Overview

What is checked?

The Quality Assurance (QA) tool developed at DKRZ tests the compliance of meta-data of climate simulations given in NetCDF format to conventions and rules of projects. Additionally, the QA checks time sequences and the technical state of data (i.e. occurrences of Inf or NaN, gaps, replicated sub-sets, etc.) for atomic data set entities, i.e. variable and frequency, e.g. tas and mon for monthly means of near-surface air temperature`. When atomic data sets are subdivided into several files, then changes between these files in terms of (auxiliary) coordinate variables will be detected as well as gaps or overlapping time ranges. This may also apply to follow-up experiments.

At present, the QA checks data of the projects CMIP5, CMIP6 and CORDEX by consulting tables based on requested controlled vocabulary and requirements. When such pre-defined information is given about directory structures, format of file names, variables and attributes, geographical domain, etc., then any deviation from compliance will be annotated in the QA results.

Files with meta-data similar to a project, but a few deviating features from the default tables can also be checked. User-defined tables may disable particular checks and supersede e.g. the default project name.

While former versions took for granted that meta-data of files were valid in terms of the NetCDF Climate and Forecast (CF) Meta Data Conventions, compliance is now verified. The CF check is both embedded in the QA tool itself and provided by a stand-alone tool, which is described below. Also available is a test suite used during the development phase.

There was a discussion during the 2016-ESGF_F2F_Conference (http://esgf.llnl.gov) for CMIP6 that passing a DRS check and the CMOR3 checker (http://cmor.llnl.gov/mydoc_cmip6_validator) is sufficient to enter files in ESGF-CoG nodes. The CMOR3 validator PrePARE.py is additionally run by the QA-DKRZ tool; the results are merged into the flow of QA-DKRZ annotations.

After installation, QA-DKRZ runs are started on the command-line.
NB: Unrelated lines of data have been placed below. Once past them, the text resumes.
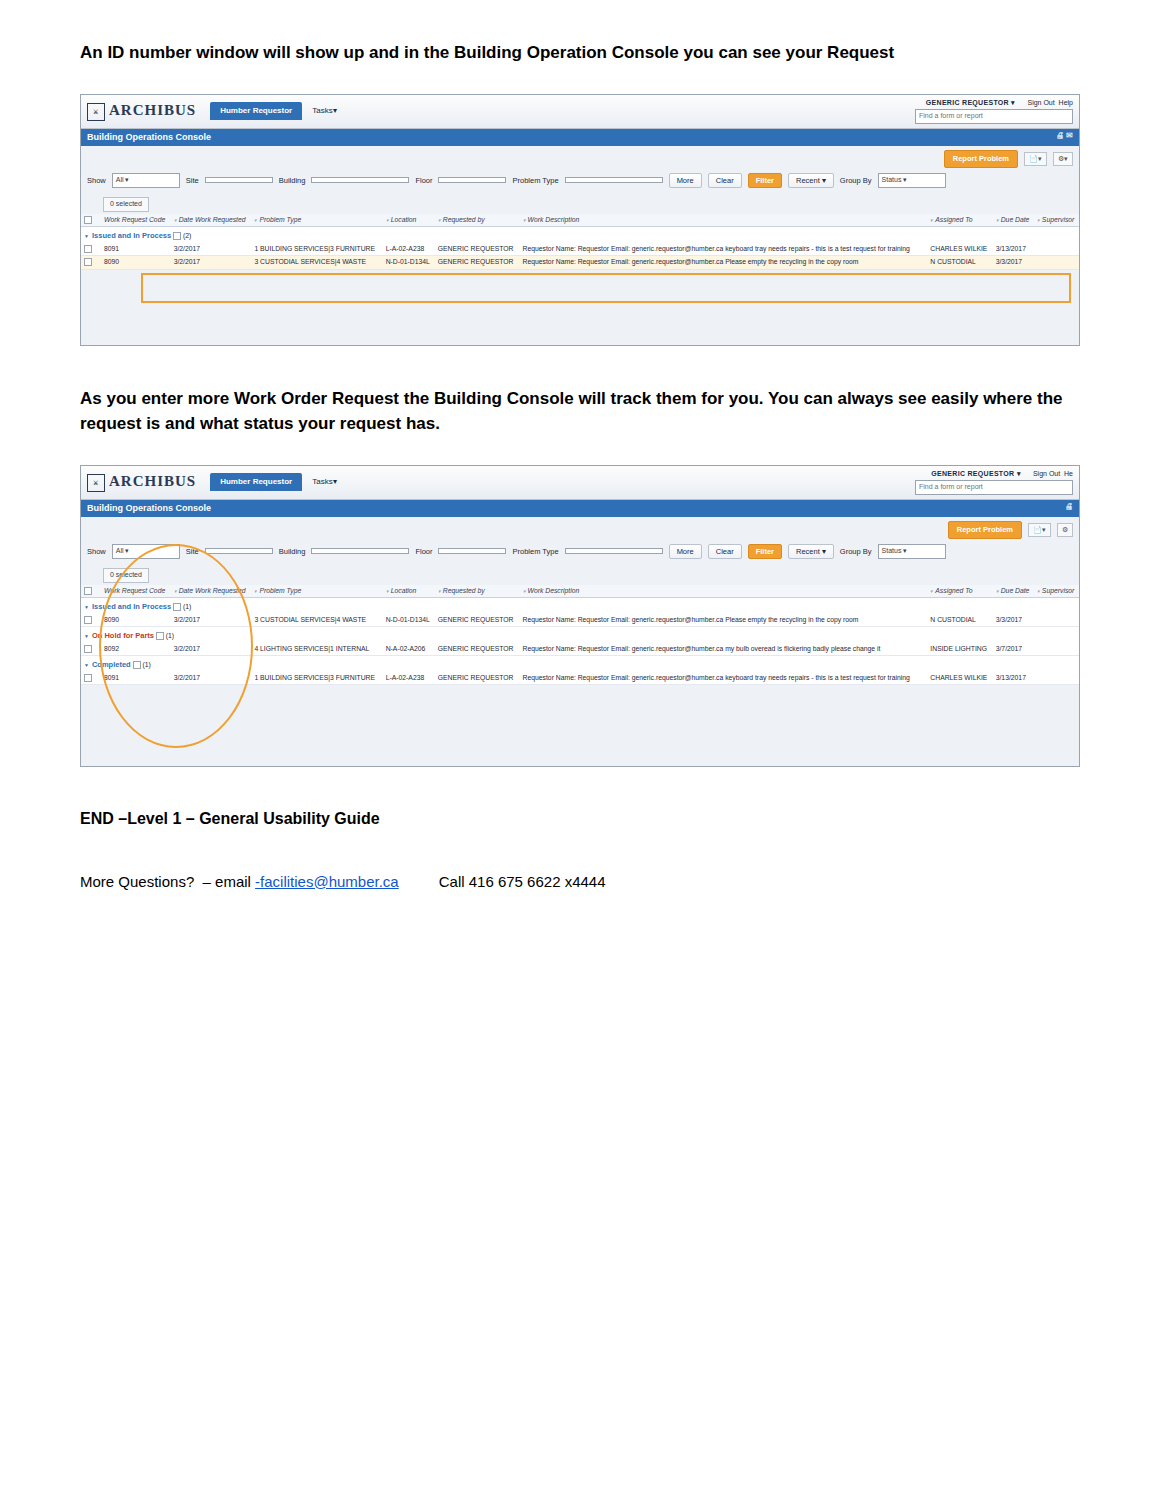An ID number window will show up and in the Building Operation Console you can see your Request
⚔ARCHIBUS
Humber Requestor
Tasks▾
GENERIC REQUESTOR ▾ Sign Out Help Find a form or report
Building Operations Console 🖨 ✉
Report Problem 📄▾ ⚙▾
Show All ▾ Site Building Floor Problem Type More Clear Filter Recent ▾ Group By Status ▾
0 selected
| | Work Request Code | Date Work Requested | Problem Type | Location | Requested by | Work Description | Assigned To | Due Date | Supervisor |
| --- | --- | --- | --- | --- | --- | --- | --- | --- | --- |
| Issued and In Process (2) |
| | 8091 | 3/2/2017 | 1 BUILDING SERVICES/3 FURNITURE | L-A-02-A238 | GENERIC REQUESTOR | Requestor Name: Requestor Email: generic.requestor@humber.ca keyboard tray needs repairs - this is a test request for training | CHARLES WILKIE | 3/13/2017 | |
| | 8090 | 3/2/2017 | 3 CUSTODIAL SERVICES/4 WASTE | N-D-01-D134L | GENERIC REQUESTOR | Requestor Name: Requestor Email: generic.requestor@humber.ca Please empty the recycling in the copy room | N CUSTODIAL | 3/3/2017 | |
As you enter more Work Order Request the Building Console will track them for you. You can always see easily where the request is and what status your request has.
⚔ARCHIBUS
Humber Requestor
Tasks▾
GENERIC REQUESTOR ▾ Sign Out He Find a form or report
Building Operations Console 🖨
Report Problem 📄▾ ⚙
Show All ▾ Site Building Floor Problem Type More Clear Filter Recent ▾ Group By Status ▾
0 selected
| | Work Request Code | Date Work Requested | Problem Type | Location | Requested by | Work Description | Assigned To | Due Date | Supervisor |
| --- | --- | --- | --- | --- | --- | --- | --- | --- | --- |
| Issued and In Process (1) |
| | 8090 | 3/2/2017 | 3 CUSTODIAL SERVICES/4 WASTE | N-D-01-D134L | GENERIC REQUESTOR | Requestor Name: Requestor Email: generic.requestor@humber.ca Please empty the recycling in the copy room | N CUSTODIAL | 3/3/2017 | |
| On Hold for Parts (1) |
| | 8092 | 3/2/2017 | 4 LIGHTING SERVICES/1 INTERNAL | N-A-02-A206 | GENERIC REQUESTOR | Requestor Name: Requestor Email: generic.requestor@humber.ca my bulb overead is flickering badly please change it | INSIDE LIGHTING | 3/7/2017 | |
| Completed (1) |
| | 8091 | 3/2/2017 | 1 BUILDING SERVICES/3 FURNITURE | L-A-02-A238 | GENERIC REQUESTOR | Requestor Name: Requestor Email: generic.requestor@humber.ca keyboard tray needs repairs - this is a test request for training | CHARLES WILKIE | 3/13/2017 | |
END –Level 1 – General Usability Guide
More Questions? – email -facilities@humber.ca Call 416 675 6622 x4444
$ /package-path/scripts/qa-DKRZ [opts]

Note

The name of the tool has changed over the years as well as the name of the starting script. At first, the acronym QC (Quality Control/Check) was used, but was changed to the more commonly used term QA (Quality Assurance). The former script names qcManager as well as qc_DKRZ, and the underscore replaced by a hyphen work, too. Also, option names containing QC or qc are still valid for backward compatibility.

Available Versions

At present, the QA-DKRZ package is a rolling release and is provided on GitHub

$ git clone  https://github.com/IS-ENES-Data/QA-DKRZ